Monitoring et maintenance
Unbound expose des statistiques via une commande interne. Vous pouvez les consulter avec :
docker exec unbound unbound-control stats_noreset
Cette commande renvoie des indicateurs précis : nombre de requêtes servies depuis le cache, taux de réponses NXDOMAIN, temps moyen de résolution, état des threads. Pour un homelab, les métriques essentielles à surveiller sont le cache hit ratio (idéalement au-dessus de 80 % après quelques jours) et le nombre de requêtes rejetées pour cause de validation DNSSEC échouée. Si ce dernier grimpe soudainement, vérifiez que votre fichier root.key est à jour et que l’horloge système est synchronisée, DNSSEC est exigeant sur la précision temporelle.
Si vous souhaitez des métriques Prometheus, des exporters existent comme github.com/letsencrypt/unbound_exporter. Pour un homelab classique, un simple check avec dig dans un cron et un webhook vers votre dashboard Beszel ou Netdata suffit amplement.

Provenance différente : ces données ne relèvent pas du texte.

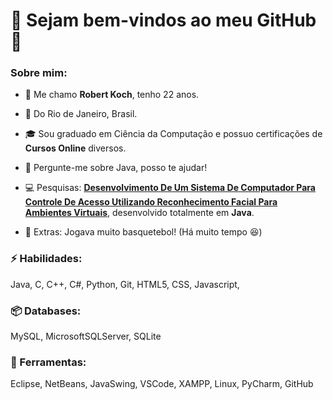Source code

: # :wave: **Sejam bem-vindos ao meu GitHub** :rocket:



### Sobre mim:

* :wave: Me chamo **Robert Koch**, tenho 22 anos.

* :pushpin: Do Rio de Janeiro, Brasil.

* :mortar_board: Sou graduado em Ciência da Computação e possuo certificações de **Cursos Online** diversos.

* :speech_balloon: Pergunte-me sobre Java, posso te ajudar!

* :computer: Pesquisas: [**Desenvolvimento De Um Sistema De Computador Para Controle De Acesso Utilizando Reconhecimento Facial Para Ambientes Virtuais**](https://drive.google.com/file/d/1H_PiiDfDImIXIITSkZNfgZ40AHEfzsfu/view?usp=sharing), desenvolvido totalmente em **Java**.

* :basketball: Extras: Jogava muito basquetebol! (Há muito tempo :laughing:)



### :zap: Habilidades:

Java, C, C++, C#, Python, Git, HTML5, CSS, Javascript, 

### 📦 Databases:

MySQL, MicrosoftSQLServer, SQLite

### 🧰 Ferramentas:

Eclipse, NetBeans, JavaSwing, VSCode, XAMPP, Linux, PyCharm, GitHub
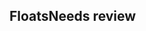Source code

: <h2>Floats<span class="status review">Needs review</span></h2>
<style>
#floats .sample .sc-pull-left{
    width: 100px;
    height: 100px;
    background: #ff7500;
    margin: 10px;
}
#floats .sample .sc-pull-right{
	width: 100px;
    height: 100px;
    background: #ff7500;
    margin: 10px;
}
</style>
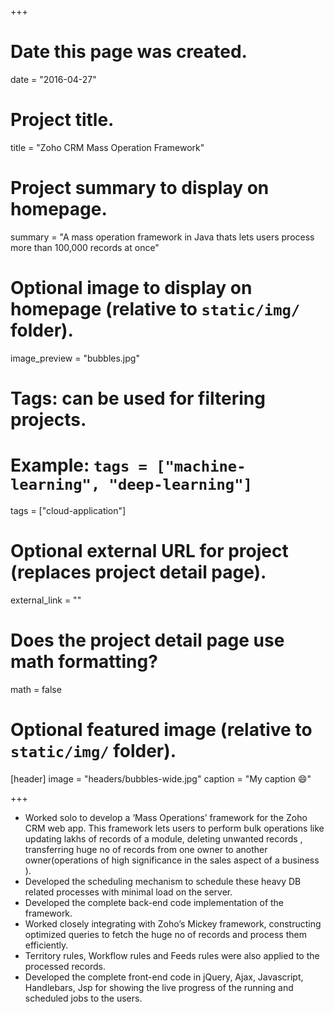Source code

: +++
# Date this page was created.
date = "2016-04-27"

# Project title.
title = "Zoho CRM Mass Operation Framework"

# Project summary to display on homepage.
summary = "A mass operation framework in Java thats lets users process more than 100,000 records at once"

# Optional image to display on homepage (relative to `static/img/` folder).
image_preview = "bubbles.jpg"

# Tags: can be used for filtering projects.
# Example: `tags = ["machine-learning", "deep-learning"]`
tags = ["cloud-application"]

# Optional external URL for project (replaces project detail page).
external_link = ""

# Does the project detail page use math formatting?
math = false

# Optional featured image (relative to `static/img/` folder).
[header]
image = "headers/bubbles-wide.jpg"
caption = "My caption :smile:"

+++

* Worked solo to develop a ‘Mass Operations’ framework for the Zoho CRM web app. This framework lets users to perform bulk operations like updating lakhs of records of a module, deleting unwanted records , transferring huge no of records from one owner to another owner(operations of high significance in the sales aspect of a business ).
* Developed the scheduling mechanism to schedule these heavy DB related processes with minimal load on the server. 
* Developed the complete back-end code implementation of the framework.
* Worked closely integrating with Zoho’s Mickey framework, constructing optimized queries to fetch the huge no of records and process them efficiently.
* Territory rules, Workflow rules and Feeds rules were also applied to the processed records. 
* Developed the complete front-end code in jQuery, Ajax, Javascript, Handlebars, Jsp for showing the live progress of the running and scheduled jobs to the users.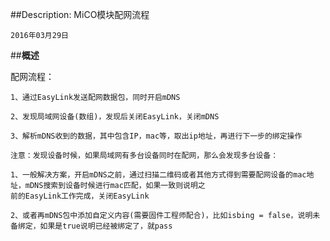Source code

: ##Description: MiCO模块配网流程

    2016年03月29日

##**概述**

配网流程：

    1、通过EasyLink发送配网数据包，同时开启mDNS

    2、发现局域网设备(数组)，发现后关闭EasyLink，关闭mDNS

    3、解析mDNS收到的数据，其中包含IP，mac等，取出ip地址，再进行下一步的绑定操作
    
    注意：发现设备时候，如果局域网有多台设备同时在配网，那么会发现多台设备：

    1、一般解决方案，开启mDNS之前，通过扫描二维码或者其他方式得到需要配网设备的mac地址，mDNS搜索到设备时候进行mac匹配，如果一致则说明之
    前的EasyLink工作完成，关闭EasyLink

    2、或者再mDNS包中添加自定义内容(需要固件工程师配合)，比如isbing = false，说明未备绑定，如果是true说明已经被绑定了，就pass

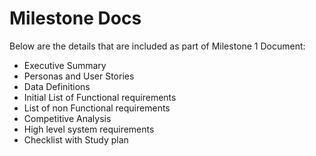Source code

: # Milestone Docs
Below are the details that are included as part of Milestone 1 Document:
- Executive Summary
- Personas and User Stories
- Data Definitions
- Initial List of Functional requirements
- List of non Functional requirements
- Competitive Analysis
- High level system requirements
- Checklist with Study plan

Voici un script de check minimal à placer dans votre crontab pour valider que le resolver répond toujours et que DNSSEC fonctionne :
#!/bin/bash
DNS_IP="192.168.1.100"
# Test résolution + DNSSEC flag
if dig @$DNS_IP +dnssec dnssec-failed.org | grep -q "SERVFAIL"; then
echo "DNSSEC OK — domaine invalide bien rejeté"
else
echo "ALERTE : DNSSEC non fonctionnel"
fi
# Test latence
LATENCY=$(dig @$DNS_IP +stats +nocmd google.com | awk '/Query time/{print $4}')
if [ "$LATENCY" -gt 100 ]; then
echo "Latence élevée : ${LATENCY} ms"
else
echo "Latence OK : ${LATENCY} ms"
fi
Le cache persiste dans le volume Docker, donc un redémarrage du conteneur ne le vide pas. Pensez à mettre à jour périodiquement les root hints et le trust anchor :
docker exec unbound unbound-anchor
Conclusion
Unbound est l’outil qu’il manquait à votre stack réseau. Léger, sécurisé, véritablement récursif et open-source, il vous rend souverain sur la résolution DNS de votre infrastructure. Conteneurisé avec Docker Compose, il s’intègre en cinq minutes dans un homelab existant et devient rapidement invisible tant il fait bien son travail.

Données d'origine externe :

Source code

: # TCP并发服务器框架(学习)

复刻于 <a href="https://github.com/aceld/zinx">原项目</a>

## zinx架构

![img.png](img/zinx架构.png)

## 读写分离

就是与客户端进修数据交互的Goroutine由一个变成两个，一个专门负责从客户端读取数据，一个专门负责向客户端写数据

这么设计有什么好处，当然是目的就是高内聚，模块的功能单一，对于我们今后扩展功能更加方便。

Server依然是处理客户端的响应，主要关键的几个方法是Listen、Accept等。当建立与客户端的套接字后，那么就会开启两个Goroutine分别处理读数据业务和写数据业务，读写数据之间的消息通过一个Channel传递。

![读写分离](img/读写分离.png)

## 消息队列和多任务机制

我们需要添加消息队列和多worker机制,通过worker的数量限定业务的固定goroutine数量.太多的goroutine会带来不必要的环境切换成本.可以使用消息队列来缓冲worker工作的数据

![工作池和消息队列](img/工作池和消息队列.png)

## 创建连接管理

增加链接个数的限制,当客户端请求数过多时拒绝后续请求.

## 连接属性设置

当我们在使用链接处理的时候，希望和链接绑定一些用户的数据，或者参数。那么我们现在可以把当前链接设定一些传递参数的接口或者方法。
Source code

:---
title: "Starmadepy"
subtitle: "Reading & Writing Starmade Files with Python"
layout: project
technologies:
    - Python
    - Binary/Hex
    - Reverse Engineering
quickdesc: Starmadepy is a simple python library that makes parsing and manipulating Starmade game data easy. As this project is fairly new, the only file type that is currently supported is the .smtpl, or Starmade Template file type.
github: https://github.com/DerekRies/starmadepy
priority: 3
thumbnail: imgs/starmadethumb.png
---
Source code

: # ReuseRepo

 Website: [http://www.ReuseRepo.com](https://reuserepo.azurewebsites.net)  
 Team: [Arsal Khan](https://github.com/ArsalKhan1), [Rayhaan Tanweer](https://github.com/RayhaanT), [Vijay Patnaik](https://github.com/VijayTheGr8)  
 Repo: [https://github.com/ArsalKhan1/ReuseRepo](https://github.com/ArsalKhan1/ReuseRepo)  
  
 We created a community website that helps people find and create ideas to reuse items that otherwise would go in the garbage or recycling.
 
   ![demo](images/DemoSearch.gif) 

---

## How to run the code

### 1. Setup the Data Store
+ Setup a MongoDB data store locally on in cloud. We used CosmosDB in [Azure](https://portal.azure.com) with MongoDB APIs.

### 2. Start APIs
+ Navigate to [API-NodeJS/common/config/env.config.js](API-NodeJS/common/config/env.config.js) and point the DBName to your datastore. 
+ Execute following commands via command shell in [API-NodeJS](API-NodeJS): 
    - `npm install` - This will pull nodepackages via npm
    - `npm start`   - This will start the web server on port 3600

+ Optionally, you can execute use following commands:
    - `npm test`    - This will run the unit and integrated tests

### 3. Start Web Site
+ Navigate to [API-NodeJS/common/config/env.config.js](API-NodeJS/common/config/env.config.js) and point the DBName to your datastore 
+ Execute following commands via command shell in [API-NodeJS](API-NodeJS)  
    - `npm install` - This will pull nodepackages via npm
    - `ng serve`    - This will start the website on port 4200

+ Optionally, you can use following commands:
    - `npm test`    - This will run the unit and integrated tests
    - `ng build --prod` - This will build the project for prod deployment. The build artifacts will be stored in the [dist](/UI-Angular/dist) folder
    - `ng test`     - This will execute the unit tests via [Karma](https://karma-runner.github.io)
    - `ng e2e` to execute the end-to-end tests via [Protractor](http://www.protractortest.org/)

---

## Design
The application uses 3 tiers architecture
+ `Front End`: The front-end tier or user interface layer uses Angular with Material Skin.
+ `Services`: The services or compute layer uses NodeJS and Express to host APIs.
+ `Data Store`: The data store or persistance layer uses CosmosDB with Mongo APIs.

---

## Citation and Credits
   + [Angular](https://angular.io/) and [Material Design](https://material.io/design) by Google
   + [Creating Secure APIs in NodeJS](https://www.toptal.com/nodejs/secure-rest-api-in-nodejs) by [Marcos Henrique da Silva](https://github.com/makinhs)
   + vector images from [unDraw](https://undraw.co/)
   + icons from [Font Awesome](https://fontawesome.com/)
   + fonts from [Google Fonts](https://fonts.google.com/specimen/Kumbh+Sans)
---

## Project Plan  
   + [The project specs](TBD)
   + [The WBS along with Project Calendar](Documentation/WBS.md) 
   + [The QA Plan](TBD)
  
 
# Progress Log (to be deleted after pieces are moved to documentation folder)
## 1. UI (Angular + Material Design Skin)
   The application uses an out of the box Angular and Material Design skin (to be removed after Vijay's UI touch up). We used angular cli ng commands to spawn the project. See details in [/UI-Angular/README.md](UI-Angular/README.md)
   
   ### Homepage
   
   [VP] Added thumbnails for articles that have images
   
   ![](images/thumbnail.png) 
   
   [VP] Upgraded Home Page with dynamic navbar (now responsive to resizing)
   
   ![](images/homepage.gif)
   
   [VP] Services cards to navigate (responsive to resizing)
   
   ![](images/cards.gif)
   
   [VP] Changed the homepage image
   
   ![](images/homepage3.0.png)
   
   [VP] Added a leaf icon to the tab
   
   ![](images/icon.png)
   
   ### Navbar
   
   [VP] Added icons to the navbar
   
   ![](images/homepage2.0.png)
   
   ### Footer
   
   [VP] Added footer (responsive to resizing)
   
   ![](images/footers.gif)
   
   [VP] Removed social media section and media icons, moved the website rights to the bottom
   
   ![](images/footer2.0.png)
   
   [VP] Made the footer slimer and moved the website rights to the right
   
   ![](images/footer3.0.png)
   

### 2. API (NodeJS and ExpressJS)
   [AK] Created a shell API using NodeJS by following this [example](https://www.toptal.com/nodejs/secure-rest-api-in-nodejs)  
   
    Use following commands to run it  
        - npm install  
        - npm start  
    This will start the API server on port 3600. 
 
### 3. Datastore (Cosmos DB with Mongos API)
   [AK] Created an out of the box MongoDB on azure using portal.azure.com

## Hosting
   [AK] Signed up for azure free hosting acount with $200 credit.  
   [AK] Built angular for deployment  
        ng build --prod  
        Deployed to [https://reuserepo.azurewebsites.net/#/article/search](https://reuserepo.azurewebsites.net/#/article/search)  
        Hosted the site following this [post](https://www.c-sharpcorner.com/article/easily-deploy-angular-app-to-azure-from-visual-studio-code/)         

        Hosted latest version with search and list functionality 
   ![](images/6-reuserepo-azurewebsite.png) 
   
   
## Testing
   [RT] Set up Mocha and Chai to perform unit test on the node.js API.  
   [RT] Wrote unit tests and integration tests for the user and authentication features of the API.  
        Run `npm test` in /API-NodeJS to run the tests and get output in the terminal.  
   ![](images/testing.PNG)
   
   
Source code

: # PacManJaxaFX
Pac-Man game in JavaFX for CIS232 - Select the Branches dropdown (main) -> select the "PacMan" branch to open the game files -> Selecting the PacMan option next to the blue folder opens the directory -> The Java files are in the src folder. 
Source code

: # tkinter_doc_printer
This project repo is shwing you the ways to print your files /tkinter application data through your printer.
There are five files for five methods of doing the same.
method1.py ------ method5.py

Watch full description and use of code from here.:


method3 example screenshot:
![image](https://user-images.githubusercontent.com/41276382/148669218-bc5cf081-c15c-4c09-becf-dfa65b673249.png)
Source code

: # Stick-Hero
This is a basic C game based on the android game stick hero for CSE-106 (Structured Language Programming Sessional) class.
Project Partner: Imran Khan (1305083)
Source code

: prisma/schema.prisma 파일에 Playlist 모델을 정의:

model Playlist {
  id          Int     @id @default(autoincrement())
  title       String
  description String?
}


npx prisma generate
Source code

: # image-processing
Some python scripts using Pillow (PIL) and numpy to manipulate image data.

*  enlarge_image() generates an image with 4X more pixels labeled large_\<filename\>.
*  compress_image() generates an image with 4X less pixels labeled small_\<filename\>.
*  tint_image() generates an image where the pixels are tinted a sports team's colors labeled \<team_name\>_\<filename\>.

Associez-le à un bloqueur comme AdGuard Home, sécurisez l’accès avec un tunnel VPN ou Cloudflare, et vous obtenez une chaîne DNS complète : filtrage, résolution récursive, validation DNSSEC, chiffrement possible. Pas besoin de faire confiance à Google pour savoir où se trouve votre propre NAS.
Le DNS, c’est la fondation de tout. Autant en reprendre le contrôle.